> Directions for this task: Could you copy the records below exactly, keeping none of the images?

-=-=-=-=-

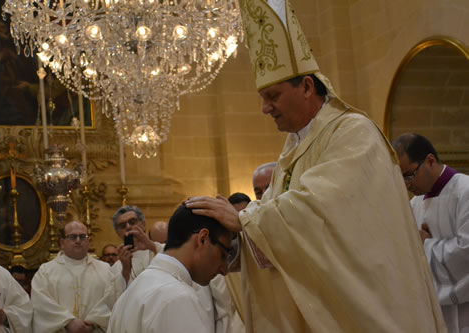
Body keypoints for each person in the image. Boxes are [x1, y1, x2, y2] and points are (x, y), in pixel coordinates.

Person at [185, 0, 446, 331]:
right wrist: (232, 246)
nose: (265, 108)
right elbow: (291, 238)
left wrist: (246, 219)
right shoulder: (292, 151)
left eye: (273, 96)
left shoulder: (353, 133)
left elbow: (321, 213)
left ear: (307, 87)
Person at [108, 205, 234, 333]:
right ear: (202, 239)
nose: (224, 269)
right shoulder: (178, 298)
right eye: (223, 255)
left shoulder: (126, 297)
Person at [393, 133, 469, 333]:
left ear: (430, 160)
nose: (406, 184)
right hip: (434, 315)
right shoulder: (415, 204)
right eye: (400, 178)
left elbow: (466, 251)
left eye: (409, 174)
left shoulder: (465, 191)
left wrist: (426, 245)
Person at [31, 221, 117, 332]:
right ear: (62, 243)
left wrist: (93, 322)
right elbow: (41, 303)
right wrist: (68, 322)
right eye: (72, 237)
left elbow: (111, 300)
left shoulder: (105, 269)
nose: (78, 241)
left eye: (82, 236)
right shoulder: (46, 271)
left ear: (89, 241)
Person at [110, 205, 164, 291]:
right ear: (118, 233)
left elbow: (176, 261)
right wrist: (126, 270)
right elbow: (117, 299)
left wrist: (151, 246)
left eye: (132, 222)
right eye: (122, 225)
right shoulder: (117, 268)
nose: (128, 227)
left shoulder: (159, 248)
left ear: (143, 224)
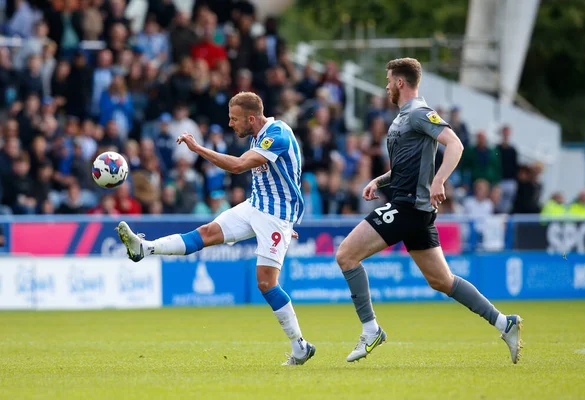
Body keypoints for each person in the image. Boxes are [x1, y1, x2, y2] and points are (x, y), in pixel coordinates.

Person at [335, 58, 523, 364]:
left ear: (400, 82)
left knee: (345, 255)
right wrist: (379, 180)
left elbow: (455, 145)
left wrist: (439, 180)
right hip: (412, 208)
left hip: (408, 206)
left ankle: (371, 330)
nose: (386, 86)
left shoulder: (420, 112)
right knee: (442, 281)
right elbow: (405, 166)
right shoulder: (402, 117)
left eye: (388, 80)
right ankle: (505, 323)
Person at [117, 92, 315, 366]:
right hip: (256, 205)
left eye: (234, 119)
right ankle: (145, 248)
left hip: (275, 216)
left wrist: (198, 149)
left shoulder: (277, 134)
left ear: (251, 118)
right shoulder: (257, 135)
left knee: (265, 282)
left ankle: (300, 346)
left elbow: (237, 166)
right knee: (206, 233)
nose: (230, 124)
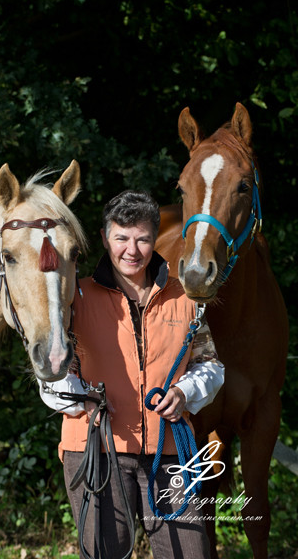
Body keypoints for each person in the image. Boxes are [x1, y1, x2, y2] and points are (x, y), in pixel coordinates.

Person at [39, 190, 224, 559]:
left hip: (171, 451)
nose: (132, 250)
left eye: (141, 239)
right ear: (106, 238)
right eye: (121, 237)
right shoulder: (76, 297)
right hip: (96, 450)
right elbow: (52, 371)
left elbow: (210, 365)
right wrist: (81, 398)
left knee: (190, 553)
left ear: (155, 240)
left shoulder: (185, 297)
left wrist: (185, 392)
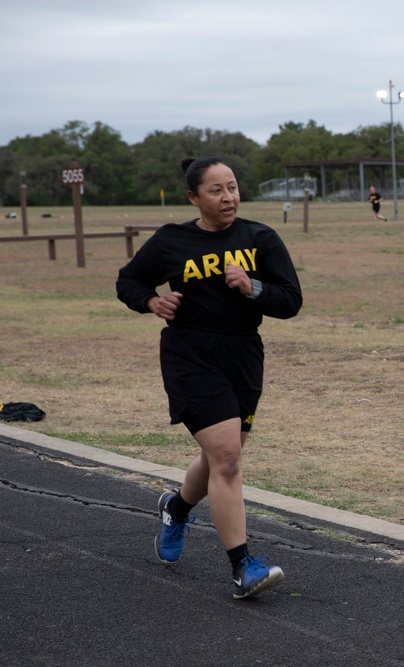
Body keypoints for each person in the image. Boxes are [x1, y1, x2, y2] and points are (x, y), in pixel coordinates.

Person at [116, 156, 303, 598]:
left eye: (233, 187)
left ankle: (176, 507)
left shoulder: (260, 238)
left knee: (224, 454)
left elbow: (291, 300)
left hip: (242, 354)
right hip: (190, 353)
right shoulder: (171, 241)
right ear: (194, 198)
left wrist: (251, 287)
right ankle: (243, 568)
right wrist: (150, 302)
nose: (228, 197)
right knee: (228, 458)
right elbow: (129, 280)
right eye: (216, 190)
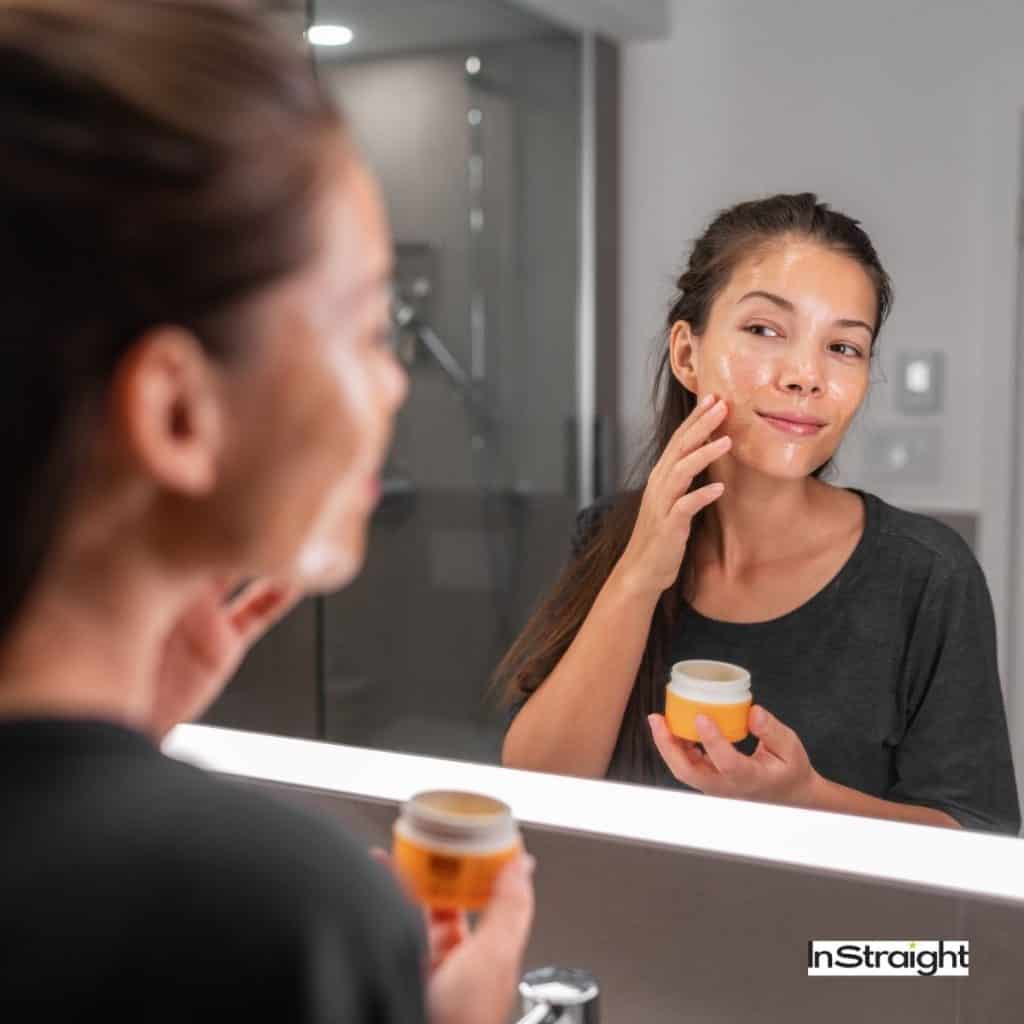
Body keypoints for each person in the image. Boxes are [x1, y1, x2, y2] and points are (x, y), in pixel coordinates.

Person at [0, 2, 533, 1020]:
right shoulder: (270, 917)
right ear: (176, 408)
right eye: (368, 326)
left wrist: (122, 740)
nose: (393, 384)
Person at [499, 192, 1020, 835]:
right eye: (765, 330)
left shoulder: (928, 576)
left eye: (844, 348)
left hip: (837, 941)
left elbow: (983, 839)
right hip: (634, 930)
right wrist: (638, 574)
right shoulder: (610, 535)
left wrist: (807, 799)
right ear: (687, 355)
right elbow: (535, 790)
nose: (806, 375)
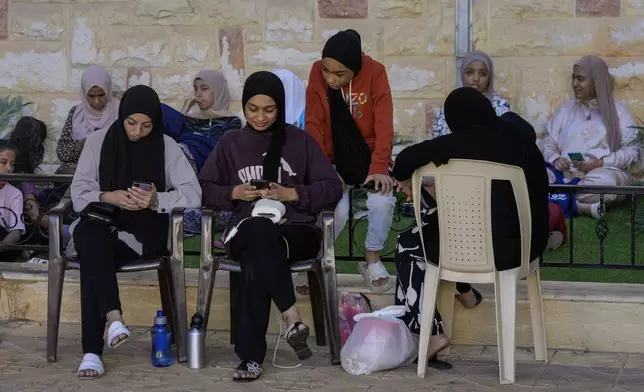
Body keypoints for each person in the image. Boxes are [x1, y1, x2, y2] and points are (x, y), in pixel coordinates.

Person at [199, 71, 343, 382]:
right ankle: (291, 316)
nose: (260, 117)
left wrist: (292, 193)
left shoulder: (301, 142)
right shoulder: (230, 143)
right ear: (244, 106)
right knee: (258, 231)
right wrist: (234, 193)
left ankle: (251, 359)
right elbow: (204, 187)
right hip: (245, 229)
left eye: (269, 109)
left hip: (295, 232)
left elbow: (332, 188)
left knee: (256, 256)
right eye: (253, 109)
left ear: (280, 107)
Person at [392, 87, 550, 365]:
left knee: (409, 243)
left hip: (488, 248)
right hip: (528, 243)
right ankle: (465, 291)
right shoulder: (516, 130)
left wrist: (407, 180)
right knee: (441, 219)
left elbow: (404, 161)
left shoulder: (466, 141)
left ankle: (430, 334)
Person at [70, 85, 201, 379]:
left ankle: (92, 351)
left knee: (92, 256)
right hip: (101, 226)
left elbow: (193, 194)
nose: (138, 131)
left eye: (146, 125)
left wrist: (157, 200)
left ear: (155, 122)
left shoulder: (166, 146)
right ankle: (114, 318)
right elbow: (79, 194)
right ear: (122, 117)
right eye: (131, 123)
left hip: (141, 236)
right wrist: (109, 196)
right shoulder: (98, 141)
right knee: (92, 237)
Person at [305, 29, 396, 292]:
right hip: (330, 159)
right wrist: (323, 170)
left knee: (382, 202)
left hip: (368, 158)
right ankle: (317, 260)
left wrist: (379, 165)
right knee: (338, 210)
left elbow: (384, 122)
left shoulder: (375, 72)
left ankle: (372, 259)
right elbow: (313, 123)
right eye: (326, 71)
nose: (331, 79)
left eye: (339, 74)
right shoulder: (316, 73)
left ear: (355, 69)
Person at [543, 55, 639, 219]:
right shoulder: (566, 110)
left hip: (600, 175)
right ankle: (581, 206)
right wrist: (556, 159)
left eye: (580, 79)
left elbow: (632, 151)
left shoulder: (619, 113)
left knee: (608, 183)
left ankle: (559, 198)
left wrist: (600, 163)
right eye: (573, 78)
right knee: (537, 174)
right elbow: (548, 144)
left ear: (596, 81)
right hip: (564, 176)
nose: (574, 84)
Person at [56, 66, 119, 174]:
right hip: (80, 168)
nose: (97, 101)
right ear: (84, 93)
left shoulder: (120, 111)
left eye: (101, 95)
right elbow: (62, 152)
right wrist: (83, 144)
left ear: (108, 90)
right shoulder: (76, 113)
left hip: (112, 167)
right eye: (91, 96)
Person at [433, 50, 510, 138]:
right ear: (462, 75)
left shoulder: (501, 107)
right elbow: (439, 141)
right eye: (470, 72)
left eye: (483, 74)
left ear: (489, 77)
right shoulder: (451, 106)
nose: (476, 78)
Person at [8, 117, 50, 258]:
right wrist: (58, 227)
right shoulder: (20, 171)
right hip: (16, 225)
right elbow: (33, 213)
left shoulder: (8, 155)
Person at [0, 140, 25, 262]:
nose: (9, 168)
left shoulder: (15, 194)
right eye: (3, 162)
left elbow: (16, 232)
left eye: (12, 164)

-=-=-=-=-

> Response:
Body keypoints for each person in the image. Boxes are [x1, y1, x2, y2] and points are (x, y), in pixel coordinates.

Person at [185, 0, 446, 331]:
right wrist: (232, 246)
nose: (265, 108)
right elbow: (291, 238)
left wrist: (246, 219)
right shoulder: (292, 151)
left eye: (273, 96)
left shoulder: (353, 133)
left elbow: (321, 213)
left ear: (307, 87)
Person at [108, 205, 234, 333]:
right ear: (202, 239)
nose: (224, 269)
right shoulder: (178, 298)
right eye: (223, 255)
left shoulder: (126, 297)
Person at [393, 133, 469, 333]:
left ear: (430, 160)
nose: (406, 184)
right hip: (434, 315)
right shoulder: (415, 204)
right eye: (400, 178)
left elbow: (466, 251)
left eye: (409, 174)
left shoulder: (465, 191)
left wrist: (426, 245)
Person at [31, 221, 117, 332]:
right ear: (62, 243)
left wrist: (93, 322)
right elbow: (41, 303)
right wrist: (68, 322)
right eye: (72, 237)
left elbow: (111, 300)
left shoulder: (105, 269)
nose: (78, 241)
left eye: (82, 236)
right shoulder: (46, 271)
left ear: (89, 241)
Person at [110, 205, 164, 291]:
right ear: (118, 233)
left elbow: (176, 261)
right wrist: (126, 270)
right elbow: (117, 299)
left wrist: (151, 246)
left eye: (132, 222)
right eye: (122, 225)
right shoulder: (117, 268)
nose: (128, 227)
left shoulder: (159, 248)
left ear: (143, 224)
Body keypoints for each person in the image. Boxes are [x1, y1, x2, y2] and points are (x, y), in pixel coordinates.

Person at [335, 58, 523, 364]:
left ear: (400, 82)
left knee: (345, 255)
right wrist: (379, 180)
left elbow: (455, 145)
left wrist: (439, 180)
right hip: (412, 208)
left hip: (408, 206)
left ankle: (371, 330)
nose: (386, 86)
left shoulder: (420, 112)
right knee: (442, 281)
right elbow: (405, 166)
right shoulder: (402, 117)
left eye: (388, 80)
right ankle: (505, 323)
Person at [117, 92, 315, 366]:
right hip: (256, 205)
left eye: (234, 119)
right ankle: (145, 248)
left hip: (275, 216)
left wrist: (198, 149)
left shoulder: (277, 134)
left ear: (251, 118)
right shoulder: (257, 135)
left knee: (265, 282)
left ankle: (300, 346)
left elbow: (237, 166)
right knee: (206, 233)
nose: (230, 124)
Body keypoints for each person in the image. Boxes are [x1, y1, x2, y2] and points are (x, y), in pixel coordinates.

Person at [39, 190, 224, 559]:
left hip: (171, 451)
nose: (132, 250)
left eye: (141, 239)
right ear: (106, 238)
right eye: (121, 237)
right shoulder: (76, 297)
right hip: (96, 450)
right elbow: (52, 371)
left elbow: (210, 365)
right wrist: (81, 398)
left knee: (190, 553)
left ear: (155, 240)
left shoulder: (185, 297)
left wrist: (185, 392)
Body keypoints for each person in the image. Boxes are [x1, y1, x2, y2] and points are (x, y), in pixel coordinates.

Person at [116, 156, 303, 598]:
left eye: (233, 187)
left ankle: (176, 507)
left shoulder: (260, 238)
left knee: (224, 454)
left elbow: (291, 300)
left hip: (242, 354)
right hip: (190, 353)
right shoulder: (171, 241)
right ear: (194, 198)
left wrist: (251, 287)
right ankle: (243, 568)
right wrist: (150, 302)
nose: (228, 197)
right knee: (228, 458)
right elbow: (129, 280)
right eye: (216, 190)
Body keypoints for each person in the image. Boxes are [x1, y1, x2, y2] and points are (x, y), in pixel coordinates.

Person at [0, 2, 533, 1020]:
right shoulder: (270, 917)
right ear: (176, 408)
right eye: (368, 326)
left wrist: (122, 740)
nose: (393, 384)
Person at [499, 192, 1020, 835]:
right eye: (765, 330)
left shoulder: (928, 576)
left eye: (844, 348)
left hip: (837, 941)
left elbow: (983, 839)
right hip: (634, 930)
right wrist: (638, 574)
right shoulder: (610, 535)
left wrist: (807, 799)
right ear: (687, 355)
right elbow: (535, 790)
nose: (806, 375)
Body keypoints for each person in the image. Boxes are [x1, y1, x2, y2] and points are (x, y), in pixel coordinates.

Person at [199, 71, 343, 382]:
right ankle: (291, 316)
nose: (260, 117)
left wrist: (292, 193)
left shoulder: (301, 142)
right shoulder: (230, 143)
right ear: (244, 106)
right knee: (258, 231)
right wrist: (234, 193)
left ankle: (251, 359)
right elbow: (204, 187)
right hip: (245, 229)
left eye: (269, 109)
left hip: (295, 232)
left elbow: (332, 188)
left knee: (256, 256)
right eye: (253, 109)
left ear: (280, 107)
Person at [392, 87, 550, 365]:
left knee: (409, 243)
left hip: (488, 248)
right hip: (528, 243)
right ankle: (465, 291)
right shoulder: (516, 130)
left wrist: (407, 180)
right knee: (441, 219)
left elbow: (404, 161)
left shoulder: (466, 141)
left ankle: (430, 334)
Person at [70, 85, 201, 379]:
left ankle: (92, 351)
left knee: (92, 256)
right hip: (101, 226)
left elbow: (193, 194)
nose: (138, 131)
left eye: (146, 125)
left wrist: (157, 200)
left ear: (155, 122)
left shoulder: (166, 146)
right ankle: (114, 318)
right elbow: (79, 194)
right ear: (122, 117)
right eye: (131, 123)
left hip: (141, 236)
right wrist: (109, 196)
right shoulder: (98, 141)
right knee: (92, 237)
Person at [305, 29, 396, 292]:
right hip: (330, 159)
right wrist: (323, 170)
left knee: (382, 202)
left hip: (368, 158)
right ankle: (317, 260)
left wrist: (379, 165)
right knee: (338, 210)
left elbow: (384, 122)
left shoulder: (375, 72)
left ankle: (372, 259)
right elbow: (313, 123)
right eye: (326, 71)
nose: (331, 79)
left eye: (339, 74)
right shoulder: (316, 73)
left ear: (355, 69)
Person at [543, 55, 639, 219]:
right shoulder: (566, 110)
left hip: (600, 175)
right ankle: (581, 206)
right wrist: (556, 159)
left eye: (580, 79)
left elbow: (632, 151)
left shoulder: (619, 113)
left knee: (608, 183)
left ankle: (559, 198)
left wrist: (600, 163)
right eye: (573, 78)
right knee: (537, 174)
right elbow: (548, 144)
left ear: (596, 81)
right hip: (564, 176)
nose: (574, 84)
Person at [56, 66, 119, 174]:
right hip: (80, 168)
nose: (97, 101)
right ear: (84, 93)
left shoulder: (120, 111)
left eye: (101, 95)
right elbow: (62, 152)
right wrist: (83, 144)
left ear: (108, 90)
right shoulder: (76, 113)
left hip: (112, 167)
right eye: (91, 96)
Person at [433, 50, 510, 138]:
right ear: (462, 75)
left shoulder: (501, 107)
right elbow: (439, 141)
right eye: (470, 72)
left eye: (483, 74)
left ear: (489, 77)
right shoulder: (451, 106)
nose: (476, 78)
Person at [8, 117, 50, 258]:
right wrist: (58, 227)
right shoulder: (20, 171)
right hip: (16, 225)
right elbow: (33, 213)
left shoulder: (8, 155)
Person at [0, 140, 25, 262]:
nose: (9, 168)
left shoulder: (15, 194)
right eye: (3, 162)
left elbow: (16, 232)
left eye: (12, 164)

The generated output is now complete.